Design Thinking 2019 Interview – Part 1
Design Thinking 2019 #DesignThinking2019
FULL LENGTH TRANSCRIPT VERSION
When did Design Thinking/Human Centered Design become a priority in your career?
I recall zooming out every once in a while at elementary school just to grasp the obvious fact that some grown ups would have conceived every single object that exists anywhere in the world… and whatever else was yet to come anytime in the future.
Intriguingly, even simple items would look intricate and complex enough to me when noticing all sorts of tiny details. At that early age I wondered if a single individual could possibly come up with all sorts of different objects… and if everything had been designed from scratch at some point.
So, I vividly remember feeling a bit overwhelmed by the staggering scope of what it would actually take to recreate my surroundings if I were to conceive each thing, big and small, on my own. That was mind-boggling and really hard to conceptualize back then.
The next minute I would put my mind at ease by zooming back in whatever contraption I was assembling. That typically involved a patchwork of worn out plastic bricks and school stationery items. All good enough to hold stuff together and to go a bit beyond squarish shapes. Other times, I would just draw what I couldn’t build and fantasize about it.
Either way, the entertaining game of making something interesting came with a kid’s craftsmanship pride. My father took notice and always displayed unconditional parental encouragement. So, he became the human my gadgets were centered on.
Admittedly, my early design work was directed by what I was personally interested in. In hindsight, operating within one’s belief system only while striving to deliver a signature design… might, or might not, match what is really needed. That becomes a hit or miss scenario, rather than adequately setting up a project for success.
Basically, success was based on the chance around (a) one’s own thinking was in lock-step with (b) consumer sentiment, (c) production economics and, most importantly, (d) the context of the end-user experience, instead of researching those first.
While “flying our on jets” (aka dogfooding) equips us with invaluable first hand insights to better design, we need to be aware of the fact that the designer might not necessarily share the optics and expectations of the target users. What’s obvious to us might not be that clear for everyone else, and the opposite is also true.

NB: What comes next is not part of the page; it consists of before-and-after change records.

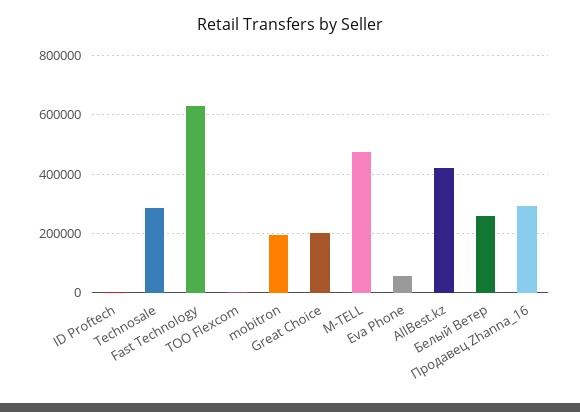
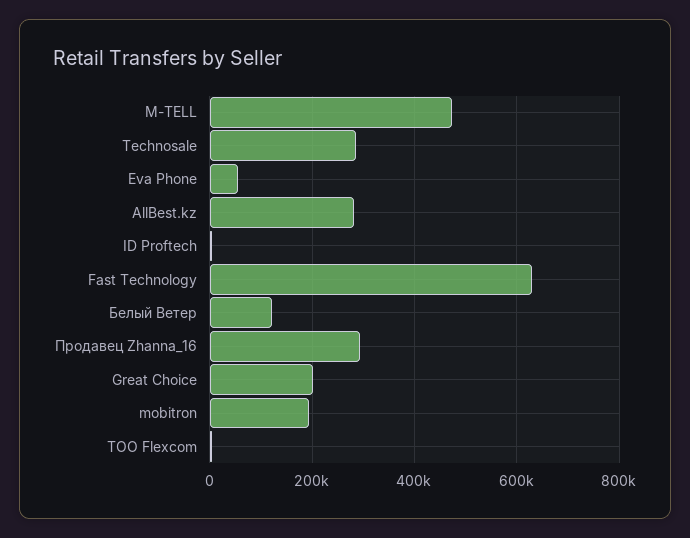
  {
    "ID Proftech": 0,
    "Technosale": 280000,
    "Fast Technology": 620000,
    "ТОО Flexcom": 0,
    "mobitron": 200000,
    "Great Choice": 200000,
    "M-TELL": 480000,
    "Eva Phone": 60000,
-   "AllBest.kz": 425000,
+   "AllBest.kz": 280000,
-   "Белый Ветер": 250000,
+   "Белый Ветер": 120000,
    "Продавец Zhanna_16": 300000
  }

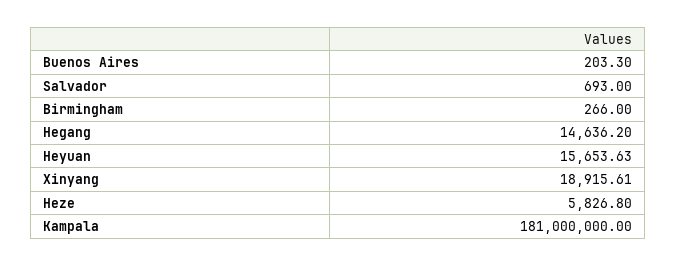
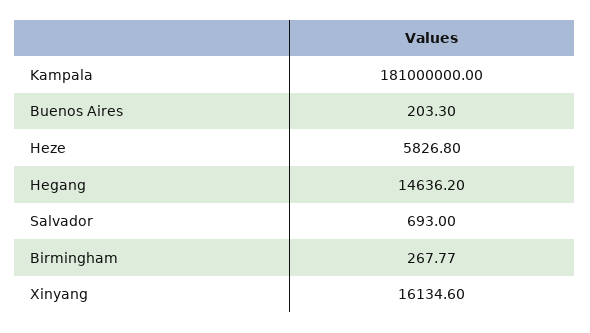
  {
    "Buenos Aires": 203.3,
    "Salvador": 693,
-   "Birmingham": 266,
+   "Birmingham": 267.77,
    "Hegang": 14636.2,
-   "Heyuan": 15653.63,
-   "Xinyang": 18915.61,
+   "Xinyang": 16134.6,
    "Heze": 5826.8,
    "Kampala": 181000000
  }

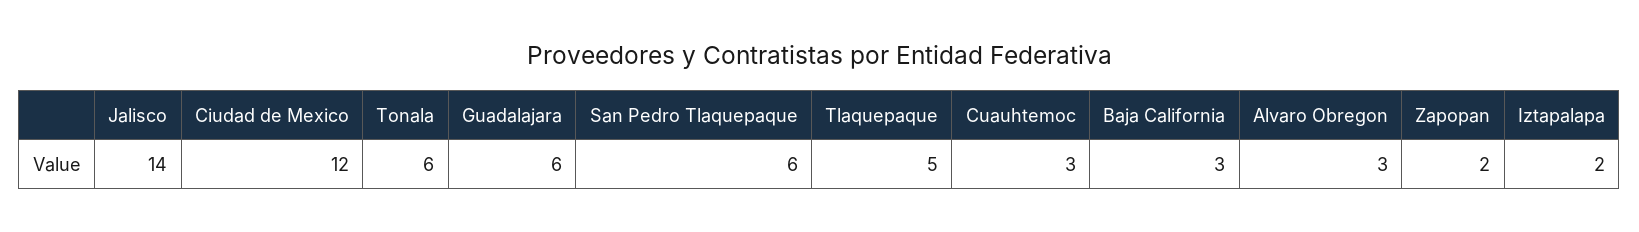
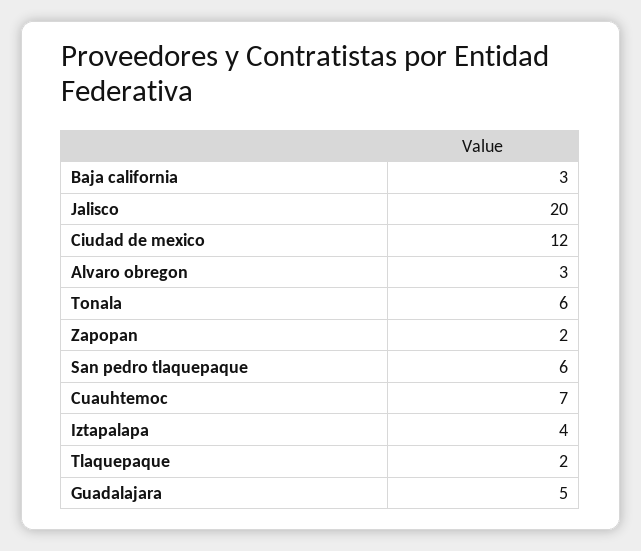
  {
-   "Jalisco": 14,
+   "Jalisco": 20,
    "Ciudad de Mexico": 12,
    "Tonala": 6,
-   "Guadalajara": 6,
+   "Guadalajara": 5,
    "San Pedro Tlaquepaque": 6,
-   "Tlaquepaque": 5,
+   "Tlaquepaque": 2,
-   "Cuauhtemoc": 3,
+   "Cuauhtemoc": 7,
    "Baja California": 3,
    "Alvaro Obregon": 3,
    "Zapopan": 2,
-   "Iztapalapa": 2
+   "Iztapalapa": 4
  }

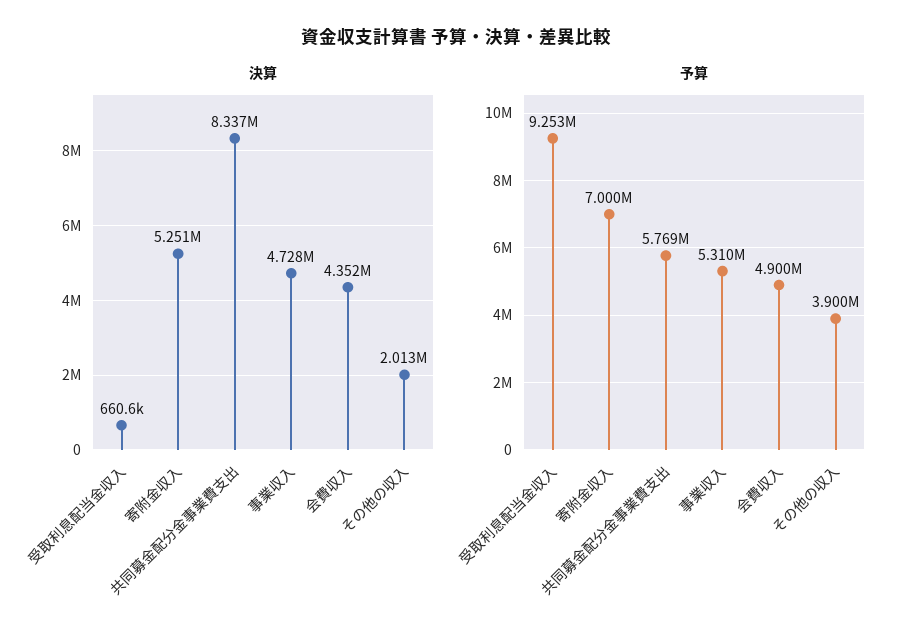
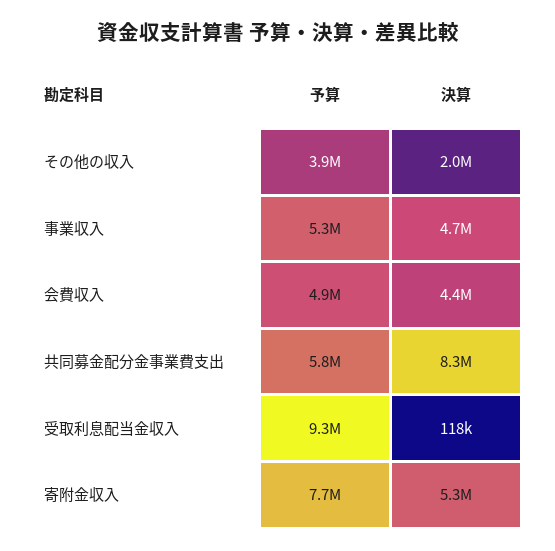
  {
    "決算": {
-     "受取利息配当金収入": 660600,
+     "受取利息配当金収入": 118000,
      "寄附金収入": 5251000,
      "共同募金配分金事業費支出": 8337000,
      "事業収入": 4728000,
      "会費収入": 4352000,
      "その他の収入": 2013000
    },
    "予算": {
      "受取利息配当金収入": 9253000,
-     "寄附金収入": 7000000,
+     "寄附金収入": 7700000,
      "共同募金配分金事業費支出": 5769000,
      "事業収入": 5310000,
      "会費収入": 4900000,
      "その他の収入": 3900000
    }
  }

Purposely optimizing and professionally obsessing for and about meaningful human-centered outcomes was an acquired taste. Fortunately enough, role model professors and peers, coaches and mentors made all the difference.
Prioritizing and intersecting psychological, physiological and sociological considerations became an unequivocal expectation throughout my undergrad studies in Industrial Design at Massana Centre d’Art i Disseny. The most influential professors came from the worlds of architecture and industrial design, as well as fine arts, history and journalism.
The compelling effectiveness of people-first problem-solving was solidified by a grad degree in Human Factors Engineering at BarcelonaTECH. Dr. Pedro Mondelo, the program’s director at UPC, Universitat Politècnica de Catalunya, emphasized the delivery of lean (efficient) and highly productive (effective) systems, which was best achieved with human-centered and customer-focused methodologies. I’m glad to share that I was part of the 1991 class, the first one in Spain.
Things definitely came together for me by 1994. My paper on design and ergonomics for INSHT’s publication (Department of Labor, Government of Spain) addressed those and other related topics in context.
A few years later, I joined the MBA program at Chicago’s DePaul University as a Honeywell Be Brilliant Scholar, which introduced me to Behavioral Economics and seminal studies on choice, valuation and decision-making. In my view, Behavioral Economics is integral to Design Thinking’s Business Viability principle.
More recently, an MIT certificate on Big Data & Social Analytics focusing on the field of Human Dynamics and Social Physics brought along data science’s ability to scale Human-Machine-Systems. I have had the privilege to serve at MIT’s Advisory Board for IDSS, Institute of Data, Systems and Society, over the past few years, and I am now grateful for the opportunity to join CMP’s Design & Innovation Advisory Board.
As a Nokia Studio Head and Distinguished Member of Bell Labs, I pay my respects to those early BL pioneers who assembled the first interdisciplinary team devoted to Human-Factors-Engineering in the high-tech industry all the way back in 1947.
The Studio at Nokia’s Software Group thrives as an open collaborative environment involving customers and partners. Our workspace displays legendary Bell Labs artifacts as a proud reminder of our community’s ingenuity and source of inspiration.
BL’s leadership and foresight also coined the “creative technologist” job to overcome the kind of technical myopia that silos can inflict, and also stated “Designing for People” as the mission to innovate. BL is now part of Nokia’s family and joins the vision to deliver thoughtful technologies for a connected world that is “Expanding Human Possibilities.”